人にはそれぞれ個性があり、得意不得意も違います。こちらはこちらの物差しで計ればいい。そういう意味では、自慢したがる人が身近にいるなら、自分が自慢しすぎて見苦しい姿をさらさないための教訓にすればいいのです。人の自慢話で自分自身の評価をぐらつかせる必要はありません。
大事なのは自分の価値観に基づいて自分なりの評価軸を持つこと。自分の価値観に基づいて充実感を感じていれば、他人に振り回されることなく、軽く受け流せるようになります。
妻が昔の自慢話をするのは、関係改善を促すシグナル
では、妻の自慢話が長いときは、どうすればいいでしょうか。たとえば「私の若い頃は……」と過去の自慢が終わらないといった場合、聞いていられないなと思うかもしれません。しかし、ここも自慢好きの同僚のときと同じように、共感してあげるのが正解です。

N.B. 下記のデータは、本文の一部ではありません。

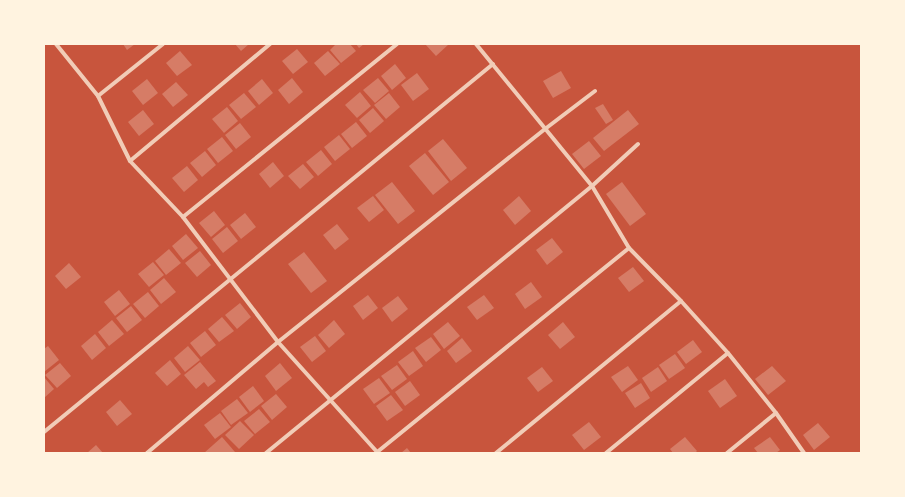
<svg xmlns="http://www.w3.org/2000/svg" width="905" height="497" font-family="Manrope,sans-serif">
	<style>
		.building { fill: #d67c66 }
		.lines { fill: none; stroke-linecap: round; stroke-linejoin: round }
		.minor { stroke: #f1ccb7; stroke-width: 4 }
	</style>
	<rect width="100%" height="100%" fill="#c8553d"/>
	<g class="building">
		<polygon points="123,44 135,44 127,50"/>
		<polygon points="235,44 249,44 241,51"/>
		<polygon points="336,44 350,44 356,51 341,63 330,50"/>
		<polygon points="356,44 364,44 359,48"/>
		<polygon points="425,44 449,44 436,56"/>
		<polygon points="297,49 308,62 293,74 282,61"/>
		<polygon points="180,51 192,65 177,76 166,63"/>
		<polygon points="328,51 340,64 325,76 314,63"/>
		<polygon points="395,64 406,78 392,90 381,76"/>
		<polygon points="561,71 571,88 553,98 543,81"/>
		<polygon points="417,73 429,89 413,101 401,85"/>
		<polygon points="292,78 303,92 289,104 278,90"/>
		<polygon points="378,78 389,91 375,103 363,90"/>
		<polygon points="147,79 158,93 143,105 132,91"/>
		<polygon points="262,79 273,93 259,105 248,91"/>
		<polygon points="176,82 188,95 173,107 162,94"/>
		<polygon points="360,92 371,106 357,118 345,105"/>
		<polygon points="244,93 256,107 241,119 229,105"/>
		<polygon points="389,93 400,107 386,119 374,105"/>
		<polygon points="603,104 613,120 606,124 595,108"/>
		<polygon points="227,107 238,121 224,133 212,119"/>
		<polygon points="373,108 384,121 370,133 359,120"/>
		<polygon points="143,110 154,124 139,136 128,122"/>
		<polygon points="628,110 639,124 604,151 593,138"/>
		<polygon points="356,122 367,136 352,148 341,134"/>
		<polygon points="240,123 251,137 236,149 225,135"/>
		<polygon points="339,135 350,149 335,161 324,147"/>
		<polygon points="222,137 233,151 218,163 207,149"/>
		<polygon points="443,139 467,168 451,181 428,151"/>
		<polygon points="589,141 601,156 584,169 572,154"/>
		<polygon points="321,150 332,164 318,176 306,162"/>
		<polygon points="205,151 216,165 202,177 190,163"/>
		<polygon points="425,153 449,182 433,195 409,166"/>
		<polygon points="273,162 284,176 270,188 259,174"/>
		<polygon points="303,164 314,177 300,189 288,176"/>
		<polygon points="187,166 198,180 184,192 172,178"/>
		<polygon points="392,182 415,211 398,224 375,195"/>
		<polygon points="622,182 646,214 630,226 606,194"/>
		<polygon points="373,196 384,210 369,222 357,208"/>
		<polygon points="519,196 531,211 515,225 503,210"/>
		<polygon points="214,211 225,225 211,237 199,223"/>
		<polygon points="245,213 256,227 241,239 230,225"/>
		<polygon points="337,224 349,239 335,250 323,235"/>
		<polygon points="227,227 238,241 223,253 212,239"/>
		<polygon points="186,234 198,248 183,260 172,246"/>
		<polygon points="552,238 563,252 547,265 536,250"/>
		<polygon points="169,249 181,263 166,275 155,261"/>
		<polygon points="200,251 211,265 197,277 185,263"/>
		<polygon points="304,252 327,281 311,293 288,264"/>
		<polygon points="153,262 164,275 149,287 138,274"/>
		<polygon points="69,263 81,277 66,289 55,276"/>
		<polygon points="633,267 644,281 629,292 618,278"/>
		<polygon points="164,278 176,292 161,304 150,290"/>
		<polygon points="531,282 542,297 525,309 515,294"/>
		<polygon points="119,290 130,304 115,316 104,302"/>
		<polygon points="148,292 159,306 145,318 133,304"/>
		<polygon points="368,295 378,308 363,320 353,306"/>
		<polygon points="484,295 494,308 477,320 467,307"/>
		<polygon points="398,296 408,309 392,322 382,308"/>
		<polygon points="240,303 251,317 237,329 225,315"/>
		<polygon points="131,306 142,320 127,332 116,318"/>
		<polygon points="222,317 234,331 219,342 208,329"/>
		<polygon points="112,320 124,334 109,346 98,332"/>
		<polygon points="334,320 345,334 329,348 318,335"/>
		<polygon points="448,322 460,336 444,349 433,334"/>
		<polygon points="563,322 575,337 560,349 548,335"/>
		<polygon points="205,331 216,345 201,357 190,343"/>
		<polygon points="95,334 106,348 92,360 81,346"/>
		<polygon points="315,336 326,351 312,362 300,347"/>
		<polygon points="431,337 441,350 426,362 415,348"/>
		<polygon points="462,338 472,351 456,363 447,351"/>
		<polygon points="693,340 702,352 686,364 677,352"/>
		<polygon points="48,346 59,360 44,372 44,349"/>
		<polygon points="188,346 200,360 185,372 174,358"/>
		<polygon points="413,351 423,366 409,376 398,362"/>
		<polygon points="675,354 685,368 669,379 659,365"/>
		<polygon points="170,360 181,374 167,386 155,373"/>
		<polygon points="200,362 216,381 208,387 204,382 196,389 184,375"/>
		<polygon points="60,363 71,376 57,388 45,375"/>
		<polygon points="280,363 292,378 276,391 265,376"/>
		<polygon points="397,365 407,379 392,390 381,376"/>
		<polygon points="628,366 638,380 622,392 611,377"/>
		<polygon points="772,366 786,381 768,395 755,379"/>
		<polygon points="542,367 553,381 538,392 527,378"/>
		<polygon points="658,367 667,381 651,392 642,378"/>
		<polygon points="44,377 54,389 44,398"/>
		<polygon points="379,378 390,393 374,404 363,389"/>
		<polygon points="725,379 737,396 720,408 708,391"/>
		<polygon points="410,381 420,395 405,406 395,392"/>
		<polygon points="641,383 650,398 635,408 625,393"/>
		<polygon points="253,386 264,401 250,412 239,397"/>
		<polygon points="276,394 287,407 272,420 261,406"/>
		<polygon points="391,395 403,410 387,421 376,406"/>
		<polygon points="237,399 248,413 231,425 221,411"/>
		<polygon points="120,400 132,414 117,426 106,412"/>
		<polygon points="259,409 270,422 255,434 244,421"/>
		<polygon points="220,413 231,427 215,439 204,425"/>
		<polygon points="240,421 254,435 239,449 225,435"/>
		<polygon points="589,422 601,437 584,450 572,435"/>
		<polygon points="818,423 830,437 814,450 803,435"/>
		<polygon points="222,437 235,452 233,453 204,453"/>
		<polygon points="685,437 697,451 695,453 673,453 670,449"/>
		<polygon points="770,437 780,450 776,453 758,453 754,448"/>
		<polygon points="96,445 103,453 87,453"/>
		<polygon points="407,448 411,453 401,453"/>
	</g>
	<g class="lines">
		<g class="minor">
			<polyline points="56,44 98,96 130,161 183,217 278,342 378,453"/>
			<polyline points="476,44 592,186 629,248 681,301 728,353 776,413 804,453"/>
			<polyline points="98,96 163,44"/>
			<polyline points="130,161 270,44"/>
			<polyline points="183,217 397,44"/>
			<polyline points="44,432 493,64"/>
			<polyline points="147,453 278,342 545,129 595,91"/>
			<polyline points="266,453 592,186 638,144"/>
			<polyline points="376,453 629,248"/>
			<polyline points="496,453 681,301"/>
			<polyline points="606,453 728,353"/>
			<polyline points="727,453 776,413"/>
		</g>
	</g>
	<rect width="905" height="497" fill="none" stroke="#fff3e0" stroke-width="90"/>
</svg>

「昔を自慢する奥さんは、今を寂しく感じているのだ」と思えば、夫として何かしてあげることもあるだろうというのが、私の考えです。
過去のことで自慢するというのは、本人に過去の栄光にすがらないといけない葛藤とか寂しい気持ちがあるからこそです。もしかしたら、それは今の夫婦関係のせいかもしれないわけです。そういう話を共感しながら聞いてあげることで、関係が改善されたら、そのほうがお互いのためです。
夫のほうだって今は仕事で認められていても、退職すれば一人の人間です。そうなると人としてどれだけ魅力があるか、日常生活に充実感があるか、といったことが自分を計る物差しになります。
妻の憂いは、将来のあなたの姿なのです。過去の自慢話が始まったら、互いに楽しめる趣味を持ったり、今から勉強を始めたり、打ち込めるものを持ったりするチャンスと考えてはいかがでしょうか。
全般的に自慢話というのは、聞いていて楽しいものではないですが、その裏にある心理を理解してみれば、より前向きで関係をより深めるきっかけにもできるのです。